Abdulfettah, “Müslüman Kardeşler dosyasının yerine stratejik ve ekonomik dosyalar konuldu ve bu da Mısır ve Türkiye'nin ikili ilişkileri güçlendirmede ilerleme kaydetmesini sağladı. Ankara, Mısır'ın Hasm Hareketi’ne karşı attığı adımları anlıyor ve destekliyor. Türkiye, Mısır tarafıyla stratejik çıkarlara değer veriyor” şeklinde konuştu.

Mısır-Türkiye ilişkileri, Ankara'nın 30 Haziran 2013'teki gösterilerin ardından yasaklı Müslüman Kardeşler'e verdiği destek nedeniyle on yıldır süren kopukluk ve gerginliğin ardından giderek normalleşme eğilimine girdi.

Mart 2021'de Ankara, Mısır ile diplomatik temasların yeniden başladığını duyurdu. Türk makamları daha sonra Müslüman Kardeşler yanlısı üç kanaldan (Mekameleen, Vatan ve eş-Şark) ‘Mısır'a karşı kışkırtıcı programlarını durdurmalarını ya da Türkiye topraklarından yayınlarını kalıcı olarak durdurmalarını’ talep etti.

Mısır eski Dışişleri Bakan Yardımcısı ve Mısır Dış İlişkiler Konseyi üyesi Reha Ahmed Hasan, Mısır İçişleri Bakanlığı'nın Türkiye'ye yaptığı atfın ‘Ankara-Kahire ilişkilerini etkilemeyeceğini’ söyledi.
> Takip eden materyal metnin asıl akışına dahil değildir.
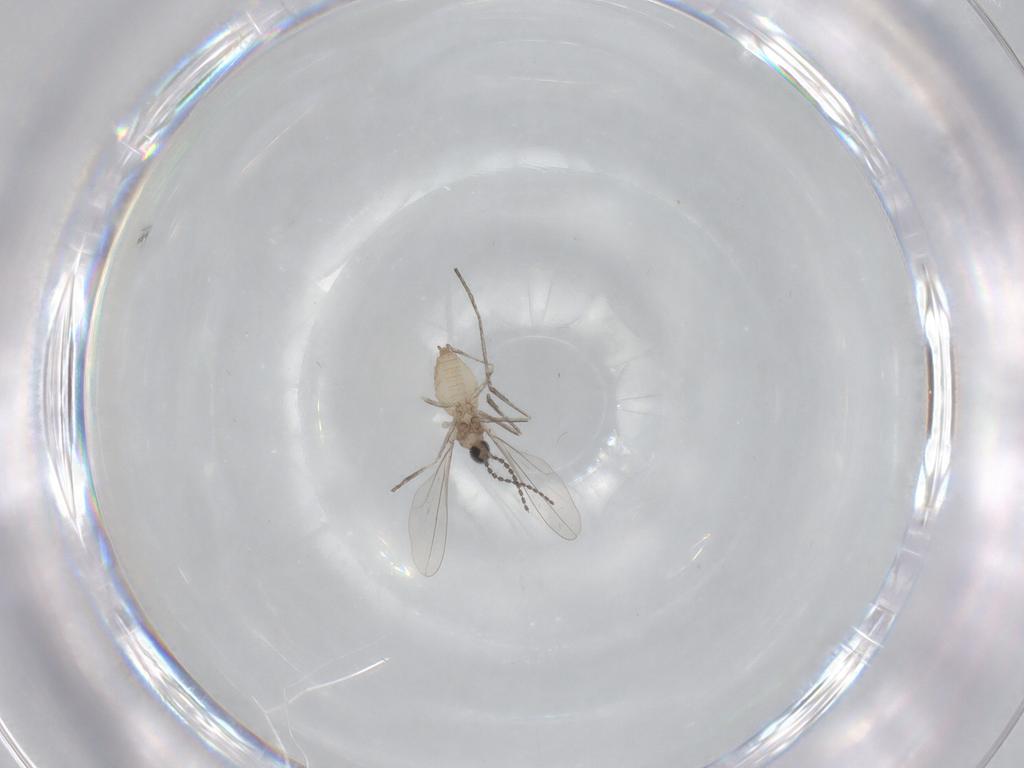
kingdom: Animalia
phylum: Arthropoda
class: Insecta
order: Diptera
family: Cecidomyiidae
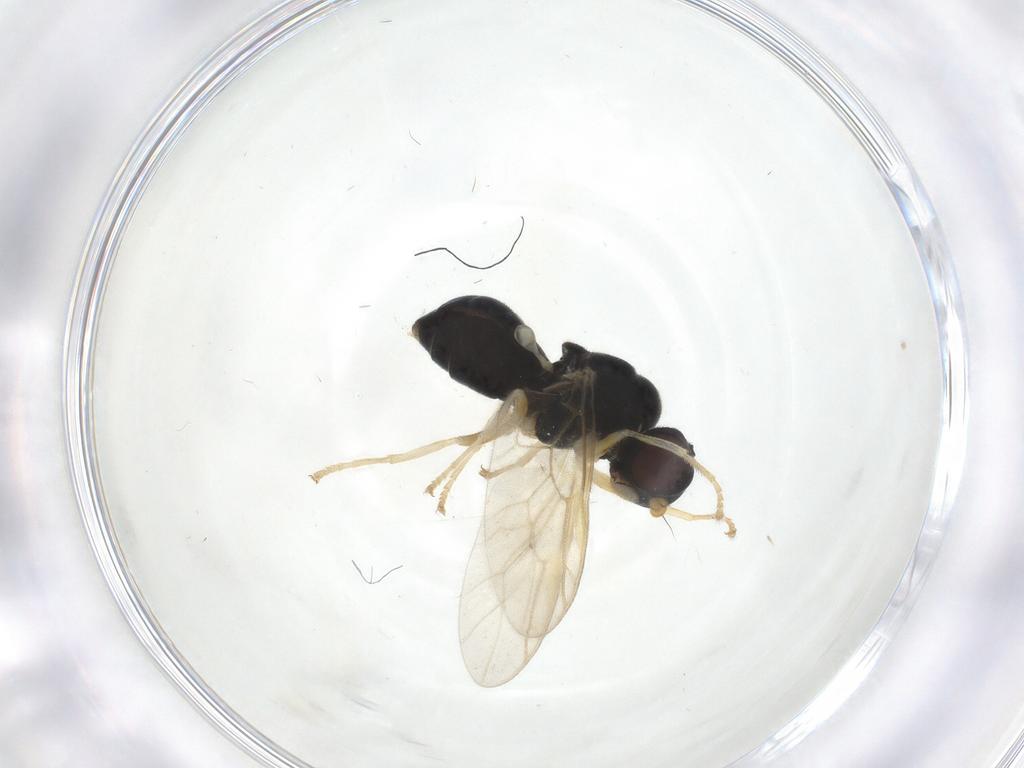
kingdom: Animalia
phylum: Arthropoda
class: Insecta
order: Diptera
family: Stratiomyidae
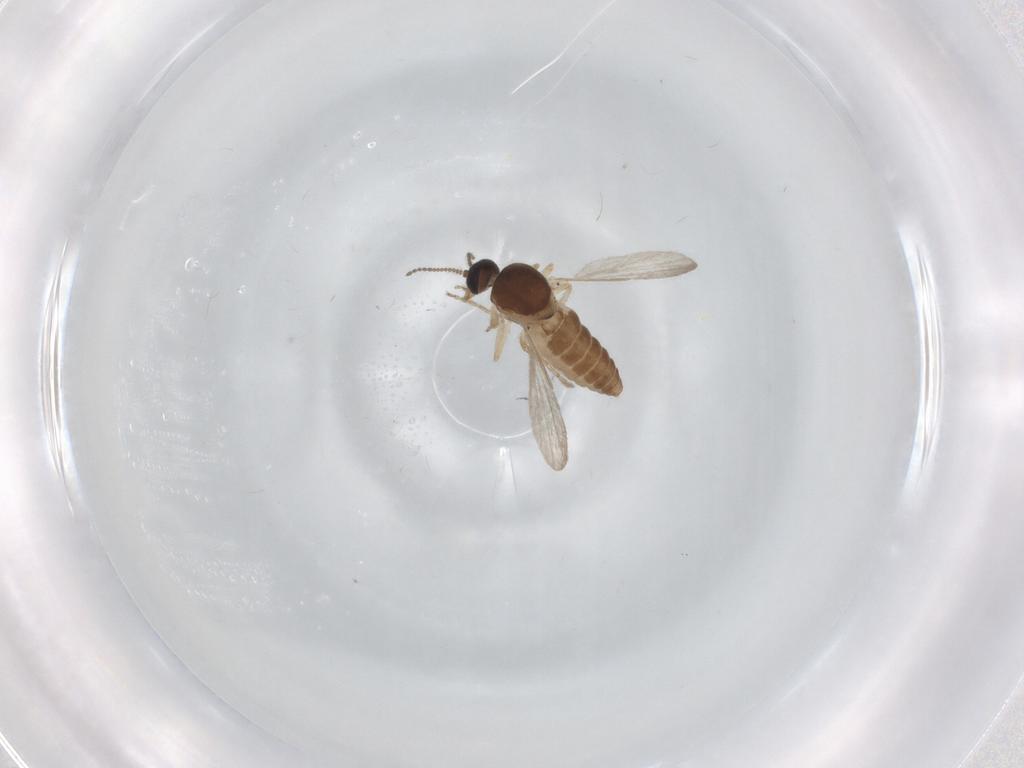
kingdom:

Hasan Şarku’l Avsat'a verdiği demeçte, “Ankara, Kahire ile ilişkilerine önem veriyor ve şu anda komşu ülkelerle sıfır sorun politikası izliyor” dedi. Hasan, İçişleri Bakanlığı açıklamasında Hasm Hareketi’nin Türkiye'ye kaçan Müslüman Kardeşler unsurlarıyla bağlantısına atıfta bulunulmasını ‘örgüt unsurlarının 2013 yılında Türkiye'ye kaçtığı gerçeğini kabul ettiği ve Ankara'ya yönelik herhangi bir suçlama içermediği’ değerlendirmesinde bulundu.